A plethora of proteins undergo random and passive diffusion in biological membranes. While the contribution of the membrane-embedded domain to diffusion is well established, the potential impact of the extra-membrane protein part has been largely neglected. Here, we show that the molecular length influences the diffusion coefficient of GPI-anchored proteins: smaller proteins diffuse faster than larger ones. The distinct diffusion properties of differently sized membrane proteins are biologically relevant. The variant surface glycoprotein (VSG) of African trypanosomes, for example, is sized for an effective diffusion-driven randomization on the cell surface, a process that is essential for parasite virulence. We propose that the molecular sizes of proteins dominating the cell surfaces of other eukaryotic pathogens may also be related to diffusion-limited functions.

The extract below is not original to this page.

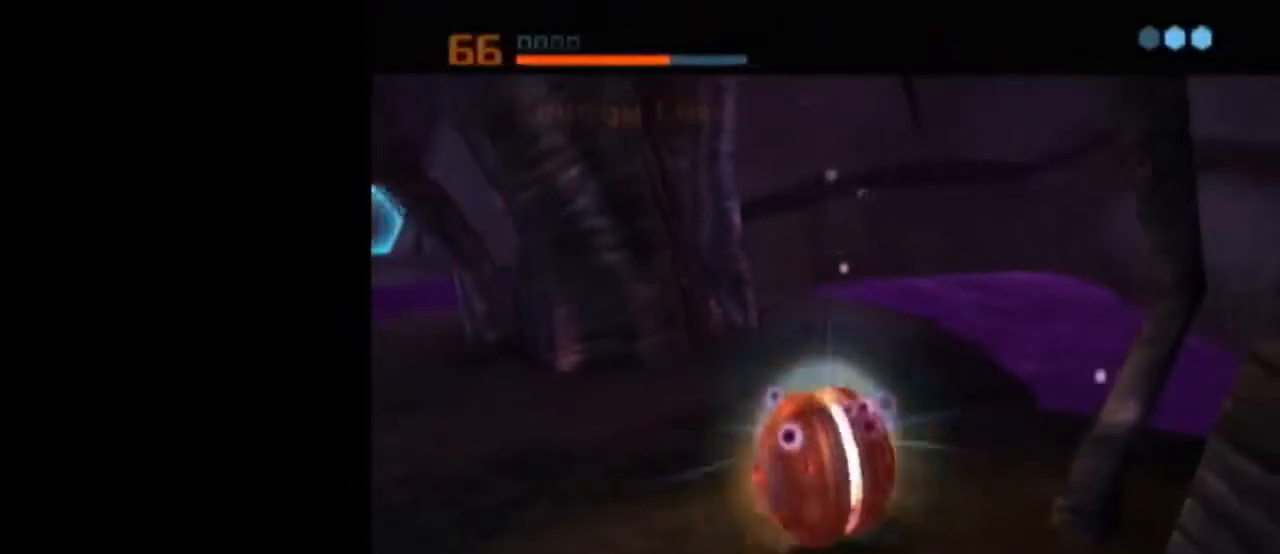
{"buttons": ["L1"], "left_stick": "center", "right_stick": "center", "events": [[217, "L1", "down"]]}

Association rates of membrane-coupled cell adhesion molecules.

Thus far, understanding how the confined cellular environment affects the lifetime of bonds, as well as the extraction of complexation rates, has been a major challenge in studies of cell adhesion. Based on a theoretical description of the growth curves of adhesion domains, we present a new (to our knowledge) method to measure the association rate k(on) of ligand-receptor pairs incorporated into lipid membranes. As a proof of principle, we apply this method to several systems. We find that the k(on) for the interaction of biotin with neutravidin is larger than that for integrin binding to RGD or sialyl Lewis(x) to E-selectin. Furthermore, we find k(on) to be enhanced by membrane fluctuations that increase the probability for encounters between the binders. The opposite effect on k(on) could be attributed to the presence of repulsive polymers that mimic the glycocalyx, which points to two potential mechanisms for controlling the speed of protein complexation during the cell recognition process.